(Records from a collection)
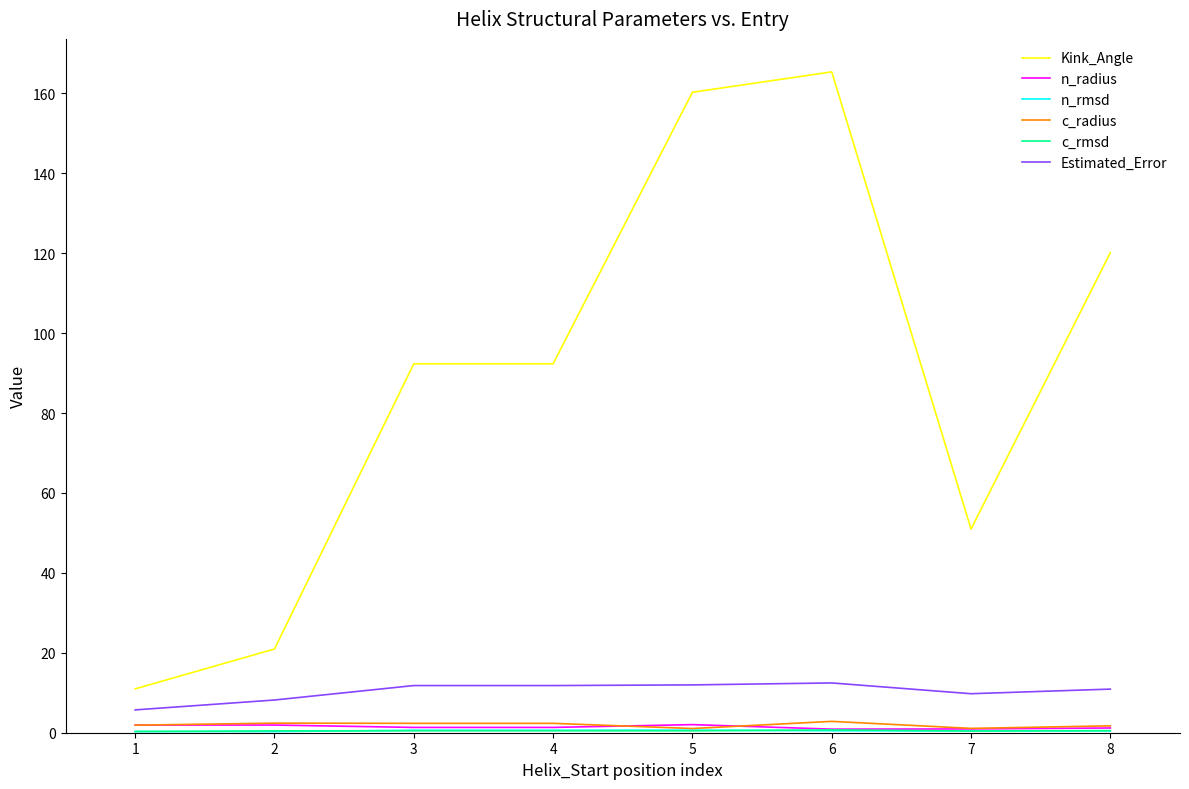

Which series has the largest range (max minus min)?

Kink_Angle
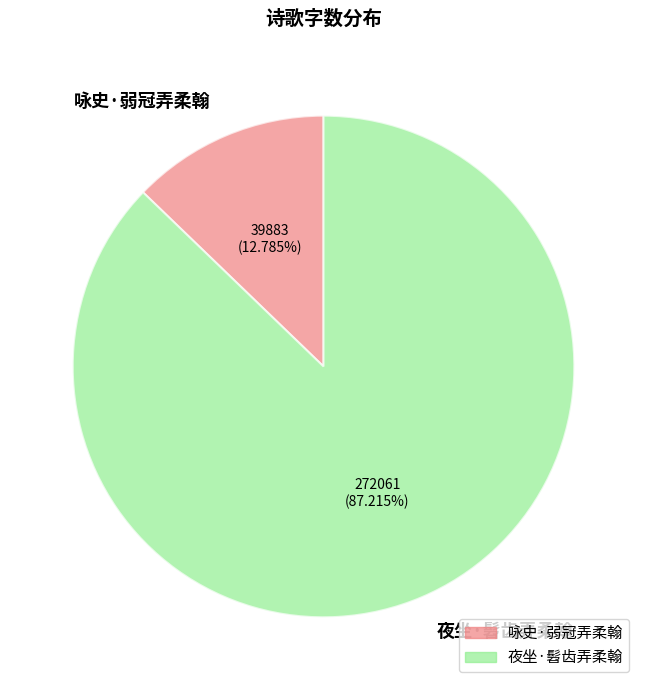

Is it true that 咏史·弱冠弄柔翰 is 13% of the pie?

True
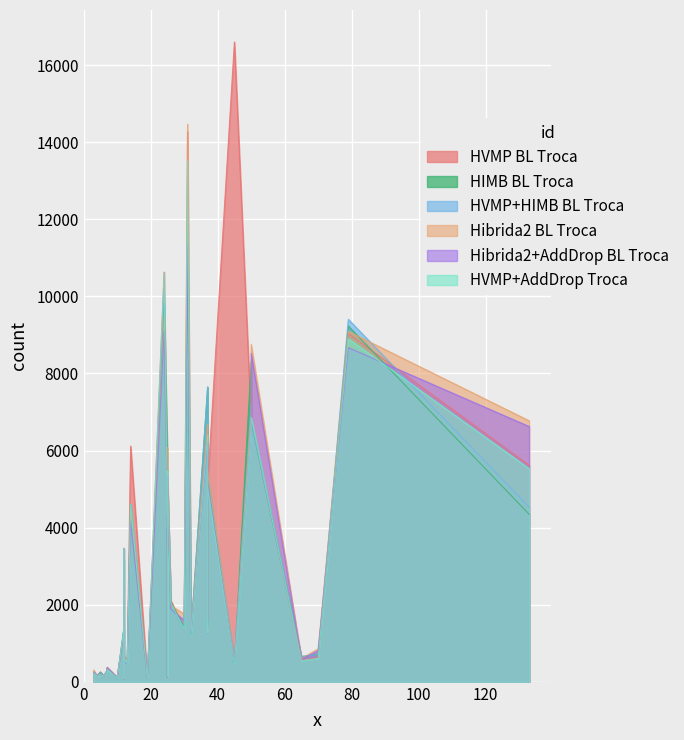

At how many categories does at least one series exceed 8045?

6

● **What is needed**
Please gather every line of the records that contains the word "series", counting only matches with the same capitalization.

● **Answer space**
Which series has the largest range (max minus min)?
At how many categories does at least one series exceed 8045?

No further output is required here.